We are continuing our discussion of the Illinois family law case that the 7th U.S. Circuit Court of Appeals ruled on earlier in September. As we said, it is not often that a custody dispute will land in a federal court. It happened in this case because the matter crossed international borders.
The mother, an American, lived in Sweden with her partner when their son was born. The relationship was not working out, though, and she returned to America. She told her partner it was a vacation, but the day she was scheduled to return, she informed him neither she nor their son would be returning — and she disappeared.
Her partner found her and their son in Illinois and sued under the Child Abduction Remedies Act.
The district court found that Sweden was the boy’s “habitual place of residence.” The court was not convinced the father was a danger to his son. Under Swedish law, the father still had custody rights, so the court ordered that the boy go back to Sweden.

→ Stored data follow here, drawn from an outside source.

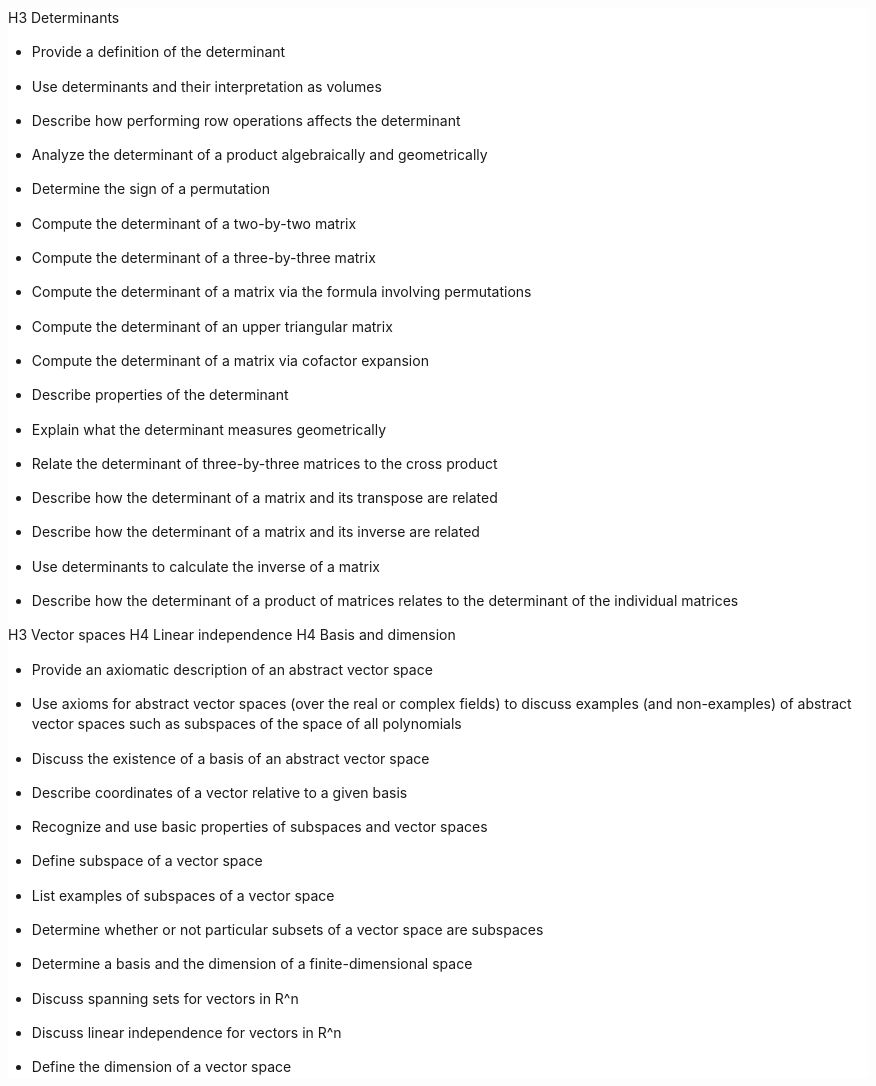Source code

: H3 Determinants

* Provide a definition of the determinant

* Use determinants and their interpretation as volumes

* Describe how performing row operations affects the determinant

* Analyze the determinant of a product algebraically and geometrically

* Determine the sign of a permutation

* Compute the determinant of a two-by-two matrix 

* Compute the determinant of a three-by-three matrix

* Compute the determinant of a matrix via the formula involving permutations

* Compute the determinant of an upper triangular matrix

* Compute the determinant of a matrix via cofactor expansion

* Describe properties of the determinant

* Explain what the determinant measures geometrically

* Relate the determinant of three-by-three matrices to the cross product

* Describe how the determinant of a matrix and its transpose are related

* Describe how the determinant of a matrix and its inverse are related

* Use determinants to calculate the inverse of a matrix

* Describe how the determinant of a product of matrices relates to the determinant of the individual matrices

H3 Vector spaces
H4 Linear independence
H4 Basis and dimension

* Provide an axiomatic description of an abstract vector space

* Use axioms for abstract vector spaces (over the real or complex fields) to discuss examples (and non-examples) of abstract vector spaces such as subspaces of the space of all polynomials

* Discuss the existence of a basis of an abstract vector space

* Describe coordinates of a vector relative to a given basis

* Recognize and use basic properties of subspaces and vector spaces

* Define subspace of a vector space

* List examples of subspaces of a vector space

* Determine whether or not particular subsets of a vector space are subspaces 

* Determine a basis and the dimension of a finite-dimensional space

* Discuss spanning sets for vectors in R^n

* Discuss linear independence for vectors in R^n

* Define the dimension of a vector space
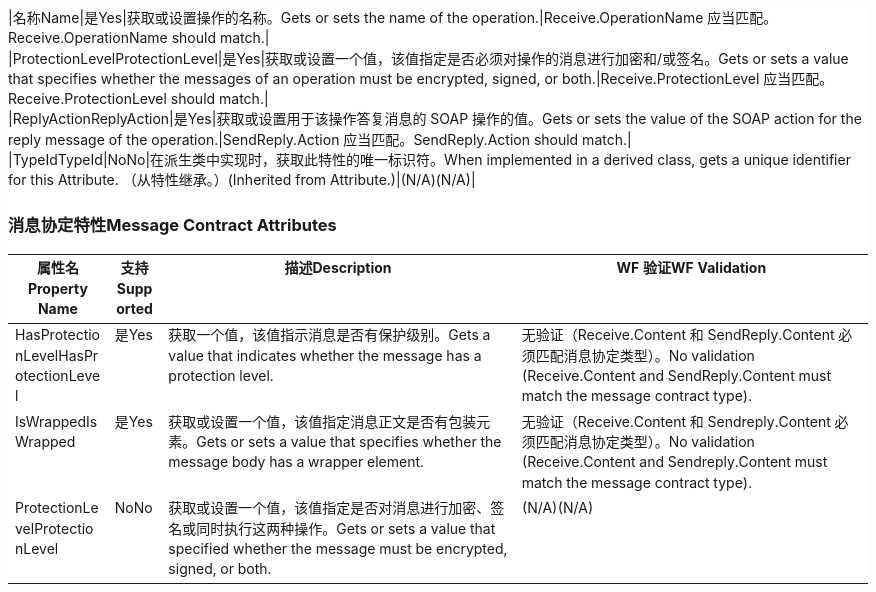 |<span data-ttu-id="9c97f-193">名称</span><span class="sxs-lookup"><span data-stu-id="9c97f-193">Name</span></span>|<span data-ttu-id="9c97f-194">是</span><span class="sxs-lookup"><span data-stu-id="9c97f-194">Yes</span></span>|<span data-ttu-id="9c97f-195">获取或设置操作的名称。</span><span class="sxs-lookup"><span data-stu-id="9c97f-195">Gets or sets the name of the operation.</span></span>|<span data-ttu-id="9c97f-196">Receive.OperationName 应当匹配。</span><span class="sxs-lookup"><span data-stu-id="9c97f-196">Receive.OperationName should match.</span></span>|  
|<span data-ttu-id="9c97f-197">ProtectionLevel</span><span class="sxs-lookup"><span data-stu-id="9c97f-197">ProtectionLevel</span></span>|<span data-ttu-id="9c97f-198">是</span><span class="sxs-lookup"><span data-stu-id="9c97f-198">Yes</span></span>|<span data-ttu-id="9c97f-199">获取或设置一个值，该值指定是否必须对操作的消息进行加密和/或签名。</span><span class="sxs-lookup"><span data-stu-id="9c97f-199">Gets or sets a value that specifies whether the messages of an operation must be encrypted, signed, or both.</span></span>|<span data-ttu-id="9c97f-200">Receive.ProtectionLevel 应当匹配。</span><span class="sxs-lookup"><span data-stu-id="9c97f-200">Receive.ProtectionLevel should match.</span></span>|  
|<span data-ttu-id="9c97f-201">ReplyAction</span><span class="sxs-lookup"><span data-stu-id="9c97f-201">ReplyAction</span></span>|<span data-ttu-id="9c97f-202">是</span><span class="sxs-lookup"><span data-stu-id="9c97f-202">Yes</span></span>|<span data-ttu-id="9c97f-203">获取或设置用于该操作答复消息的 SOAP 操作的值。</span><span class="sxs-lookup"><span data-stu-id="9c97f-203">Gets or sets the value of the SOAP action for the reply message of the operation.</span></span>|<span data-ttu-id="9c97f-204">SendReply.Action 应当匹配。</span><span class="sxs-lookup"><span data-stu-id="9c97f-204">SendReply.Action should match.</span></span>|  
|<span data-ttu-id="9c97f-205">TypeId</span><span class="sxs-lookup"><span data-stu-id="9c97f-205">TypeId</span></span>|<span data-ttu-id="9c97f-206">No</span><span class="sxs-lookup"><span data-stu-id="9c97f-206">No</span></span>|<span data-ttu-id="9c97f-207">在派生类中实现时，获取此特性的唯一标识符。</span><span class="sxs-lookup"><span data-stu-id="9c97f-207">When implemented in a derived class, gets a unique identifier for this Attribute.</span></span> <span data-ttu-id="9c97f-208">（从特性继承。）</span><span class="sxs-lookup"><span data-stu-id="9c97f-208">(Inherited from Attribute.)</span></span>|<span data-ttu-id="9c97f-209">(N/A)</span><span class="sxs-lookup"><span data-stu-id="9c97f-209">(N/A)</span></span>|  
  
###  <a name="MessageContract"></a><span data-ttu-id="9c97f-210">消息协定特性</span><span class="sxs-lookup"><span data-stu-id="9c97f-210">Message Contract Attributes</span></span>  
  
|<span data-ttu-id="9c97f-211">属性名</span><span class="sxs-lookup"><span data-stu-id="9c97f-211">Property Name</span></span>|<span data-ttu-id="9c97f-212">支持</span><span class="sxs-lookup"><span data-stu-id="9c97f-212">Supported</span></span>|<span data-ttu-id="9c97f-213">描述</span><span class="sxs-lookup"><span data-stu-id="9c97f-213">Description</span></span>|<span data-ttu-id="9c97f-214">WF 验证</span><span class="sxs-lookup"><span data-stu-id="9c97f-214">WF Validation</span></span>|  
|-------------------|---------------|-----------------|-------------------|  
|<span data-ttu-id="9c97f-215">HasProtectionLevel</span><span class="sxs-lookup"><span data-stu-id="9c97f-215">HasProtectionLevel</span></span>|<span data-ttu-id="9c97f-216">是</span><span class="sxs-lookup"><span data-stu-id="9c97f-216">Yes</span></span>|<span data-ttu-id="9c97f-217">获取一个值，该值指示消息是否有保护级别。</span><span class="sxs-lookup"><span data-stu-id="9c97f-217">Gets a value that indicates whether the message has a protection level.</span></span>|<span data-ttu-id="9c97f-218">无验证（Receive.Content 和 SendReply.Content 必须匹配消息协定类型）。</span><span class="sxs-lookup"><span data-stu-id="9c97f-218">No validation (Receive.Content and SendReply.Content must match the message contract type).</span></span>|  
|<span data-ttu-id="9c97f-219">IsWrapped</span><span class="sxs-lookup"><span data-stu-id="9c97f-219">IsWrapped</span></span>|<span data-ttu-id="9c97f-220">是</span><span class="sxs-lookup"><span data-stu-id="9c97f-220">Yes</span></span>|<span data-ttu-id="9c97f-221">获取或设置一个值，该值指定消息正文是否有包装元素。</span><span class="sxs-lookup"><span data-stu-id="9c97f-221">Gets or sets a value that specifies whether the message body has a wrapper element.</span></span>|<span data-ttu-id="9c97f-222">无验证（Receive.Content 和 Sendreply.Content 必须匹配消息协定类型）。</span><span class="sxs-lookup"><span data-stu-id="9c97f-222">No validation (Receive.Content and Sendreply.Content must match the message contract type).</span></span>|  
|<span data-ttu-id="9c97f-223">ProtectionLevel</span><span class="sxs-lookup"><span data-stu-id="9c97f-223">ProtectionLevel</span></span>|<span data-ttu-id="9c97f-224">No</span><span class="sxs-lookup"><span data-stu-id="9c97f-224">No</span></span>|<span data-ttu-id="9c97f-225">获取或设置一个值，该值指定是否对消息进行加密、签名或同时执行这两种操作。</span><span class="sxs-lookup"><span data-stu-id="9c97f-225">Gets or sets a value that specified whether the message must be encrypted, signed, or both.</span></span>|<span data-ttu-id="9c97f-226">(N/A)</span><span class="sxs-lookup"><span data-stu-id="9c97f-226">(N/A)</span></span>|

The mother appealed to the 7th Circuit, to no avail.
The boy, the appellate court said, may have been born in the U.S., but he was by and large raised in Sweden. Further, the court noted that the woman had acquired permanent residency status in Sweden, did not pay taxes in the U.S., did not maintain a residence here … all indicators that she planned to stay in Sweden and raise her son there.
If she does not appeal this ruling — to the U.S. Supreme Court — the mother will have to return her son to Sweden and pay her partner’s court fees and costs.